Benim için Körsu’ya dört ulaşma noktası vardı. Evimize en yakın olan nokta, yaklaşık bir kilometre uzaklıktaydı. Burası aynı zamanda sığ bir nokta olduğu için, yazın paçayı sıyırıp karşıya da geçebilirdik. Karşıda, geniş bir düzlük, ilçenin ortak harman noktasıydı. Yazın çok işlekti. Suyun sığ olduğu bu nokta traktör ve öküz arabalarının geçebileceği bir noktaydı. Burada aynı zamanda kadınlar kilimlerini yıkarlardı.
İkinci nokta, suyun daha derin olduğu bir noktaydı. Buraya daha çok yüzmek amacıyla gidilirdi. Çok olmasa da birkaç kere ben de yüzmüştüm, suyun çok bulanık olması nedeniyle çok istekli olmazdım suya girmeye.
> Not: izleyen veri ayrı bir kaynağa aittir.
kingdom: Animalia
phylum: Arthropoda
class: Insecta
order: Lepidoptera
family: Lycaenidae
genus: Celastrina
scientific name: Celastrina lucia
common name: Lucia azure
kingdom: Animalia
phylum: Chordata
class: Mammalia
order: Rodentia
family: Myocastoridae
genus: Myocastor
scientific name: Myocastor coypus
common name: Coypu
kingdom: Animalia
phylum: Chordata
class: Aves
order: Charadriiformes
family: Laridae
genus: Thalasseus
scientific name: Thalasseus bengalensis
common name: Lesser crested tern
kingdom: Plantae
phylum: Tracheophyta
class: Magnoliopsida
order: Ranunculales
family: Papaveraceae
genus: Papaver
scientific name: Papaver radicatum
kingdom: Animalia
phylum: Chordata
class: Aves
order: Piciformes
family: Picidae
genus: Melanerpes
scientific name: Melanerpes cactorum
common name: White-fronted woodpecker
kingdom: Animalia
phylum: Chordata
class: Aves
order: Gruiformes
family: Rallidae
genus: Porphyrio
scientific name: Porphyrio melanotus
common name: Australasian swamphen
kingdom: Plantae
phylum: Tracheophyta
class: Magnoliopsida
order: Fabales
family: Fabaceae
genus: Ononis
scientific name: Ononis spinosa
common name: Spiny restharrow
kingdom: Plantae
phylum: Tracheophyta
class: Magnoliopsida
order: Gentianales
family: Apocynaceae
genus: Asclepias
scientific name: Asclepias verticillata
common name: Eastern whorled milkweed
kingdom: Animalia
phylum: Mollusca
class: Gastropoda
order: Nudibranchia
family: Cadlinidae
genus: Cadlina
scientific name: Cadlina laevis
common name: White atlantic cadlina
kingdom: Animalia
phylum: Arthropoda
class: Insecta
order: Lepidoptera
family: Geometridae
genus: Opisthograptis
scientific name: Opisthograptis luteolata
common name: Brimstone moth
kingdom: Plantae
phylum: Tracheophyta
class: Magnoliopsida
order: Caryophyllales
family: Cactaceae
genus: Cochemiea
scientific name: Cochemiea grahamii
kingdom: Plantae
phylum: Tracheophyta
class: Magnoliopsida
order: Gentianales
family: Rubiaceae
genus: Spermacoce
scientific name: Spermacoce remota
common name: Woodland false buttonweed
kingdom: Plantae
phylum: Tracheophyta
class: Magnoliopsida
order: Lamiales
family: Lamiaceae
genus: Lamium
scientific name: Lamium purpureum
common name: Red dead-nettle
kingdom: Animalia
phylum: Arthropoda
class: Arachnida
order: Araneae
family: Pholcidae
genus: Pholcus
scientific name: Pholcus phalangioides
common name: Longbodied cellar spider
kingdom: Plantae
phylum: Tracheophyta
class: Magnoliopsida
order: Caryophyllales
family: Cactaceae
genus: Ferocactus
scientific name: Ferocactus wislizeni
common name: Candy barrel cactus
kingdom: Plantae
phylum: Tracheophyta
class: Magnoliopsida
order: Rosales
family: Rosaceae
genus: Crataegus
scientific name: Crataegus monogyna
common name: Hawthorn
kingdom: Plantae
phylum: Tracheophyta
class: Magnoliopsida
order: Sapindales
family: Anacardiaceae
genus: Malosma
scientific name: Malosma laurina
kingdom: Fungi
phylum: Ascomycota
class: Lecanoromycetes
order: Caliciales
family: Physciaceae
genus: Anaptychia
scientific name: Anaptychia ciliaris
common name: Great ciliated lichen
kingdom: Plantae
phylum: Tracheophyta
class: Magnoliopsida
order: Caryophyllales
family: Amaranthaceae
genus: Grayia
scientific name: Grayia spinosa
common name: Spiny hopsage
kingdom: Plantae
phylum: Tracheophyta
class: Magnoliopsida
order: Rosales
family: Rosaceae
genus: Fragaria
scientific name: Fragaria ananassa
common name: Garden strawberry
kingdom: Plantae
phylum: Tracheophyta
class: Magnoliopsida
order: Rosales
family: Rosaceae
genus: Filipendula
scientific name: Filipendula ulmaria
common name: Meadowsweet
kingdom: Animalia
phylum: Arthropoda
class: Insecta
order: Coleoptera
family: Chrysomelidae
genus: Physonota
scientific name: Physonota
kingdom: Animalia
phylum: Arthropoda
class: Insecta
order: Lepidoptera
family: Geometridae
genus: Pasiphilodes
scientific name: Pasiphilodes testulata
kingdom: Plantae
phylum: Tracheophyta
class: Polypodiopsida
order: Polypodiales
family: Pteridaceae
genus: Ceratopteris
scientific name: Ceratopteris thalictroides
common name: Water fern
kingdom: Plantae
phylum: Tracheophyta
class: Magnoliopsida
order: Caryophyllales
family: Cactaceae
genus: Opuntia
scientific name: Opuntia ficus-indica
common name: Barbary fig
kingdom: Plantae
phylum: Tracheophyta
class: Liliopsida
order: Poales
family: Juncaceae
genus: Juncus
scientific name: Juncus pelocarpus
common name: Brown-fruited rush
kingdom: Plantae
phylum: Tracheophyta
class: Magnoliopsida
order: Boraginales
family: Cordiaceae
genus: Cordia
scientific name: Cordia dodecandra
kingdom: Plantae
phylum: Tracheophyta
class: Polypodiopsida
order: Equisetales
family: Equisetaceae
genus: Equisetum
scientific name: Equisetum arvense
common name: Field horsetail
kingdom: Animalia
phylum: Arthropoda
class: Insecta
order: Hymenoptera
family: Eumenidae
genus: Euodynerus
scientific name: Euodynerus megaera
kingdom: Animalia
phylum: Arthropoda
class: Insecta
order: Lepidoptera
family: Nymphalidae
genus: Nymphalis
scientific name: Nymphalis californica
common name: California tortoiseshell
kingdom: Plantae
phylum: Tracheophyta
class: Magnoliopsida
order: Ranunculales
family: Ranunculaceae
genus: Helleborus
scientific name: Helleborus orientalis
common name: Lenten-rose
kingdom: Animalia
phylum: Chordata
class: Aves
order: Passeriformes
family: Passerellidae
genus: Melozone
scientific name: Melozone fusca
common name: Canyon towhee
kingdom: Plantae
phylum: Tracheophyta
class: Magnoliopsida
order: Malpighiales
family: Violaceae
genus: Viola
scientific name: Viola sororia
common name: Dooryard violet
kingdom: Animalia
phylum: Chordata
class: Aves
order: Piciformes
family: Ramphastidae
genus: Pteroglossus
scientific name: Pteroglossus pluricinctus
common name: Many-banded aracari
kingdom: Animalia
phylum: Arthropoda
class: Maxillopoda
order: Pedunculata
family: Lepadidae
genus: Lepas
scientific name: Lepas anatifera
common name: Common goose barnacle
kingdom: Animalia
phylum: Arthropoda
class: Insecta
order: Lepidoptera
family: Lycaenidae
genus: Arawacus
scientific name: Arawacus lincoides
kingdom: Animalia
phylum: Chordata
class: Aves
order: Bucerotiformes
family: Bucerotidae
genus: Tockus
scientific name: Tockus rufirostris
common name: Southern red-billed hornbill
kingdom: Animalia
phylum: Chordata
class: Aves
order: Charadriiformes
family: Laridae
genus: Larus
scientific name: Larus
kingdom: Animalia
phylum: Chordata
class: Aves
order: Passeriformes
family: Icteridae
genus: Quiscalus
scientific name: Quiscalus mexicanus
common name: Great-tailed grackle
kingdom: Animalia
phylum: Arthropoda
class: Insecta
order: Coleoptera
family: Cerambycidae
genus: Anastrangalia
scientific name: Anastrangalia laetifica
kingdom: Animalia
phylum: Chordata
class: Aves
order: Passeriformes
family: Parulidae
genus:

Aynı bölgede balık da tutulurdu ki hayatımın en büyük balığı işte burada avuçlarımın içinden misinayı alıp gitmişti.
Üçüncü nokta, biraz daha uzakta, etrafı ağaçlık olduğu için biraz daha gizli bir noktaydı. Ortaokulda, üç arkadaş ortak aldığımız Birinci paketinden ilk sigaramı burada içmiştim. Bitirmek zorunda olduğumuzdan sigaraları uc uca eklemiştik. Ağzımın içi zehir gibi olmuştu. Burası en mahrem şeylerin konuşulduğu, ilk masturbasyon yaptığımız yerdi. Körsuya karşı, epeyce bir uğraştıktan sonra işte geldi demiştim, işte geldi…
Bize en uzak noktada ise, bir su değirmeni vardı. Her yıl köyden gelen kışlık buğday ihtiyacımızı yüklenir gelirdik. Burada buğdaylar yıkanır, su kenarında kilimlerin üzerine serilerek kurutulur sonra da değirmende bulgur yapılırdı.
Kışın hiç gitmedim Körsu'ya tamamen donduğu söylenirdi. Kimse gitmezdi kışın Körsuya, kurtların geldiği söylenirdi.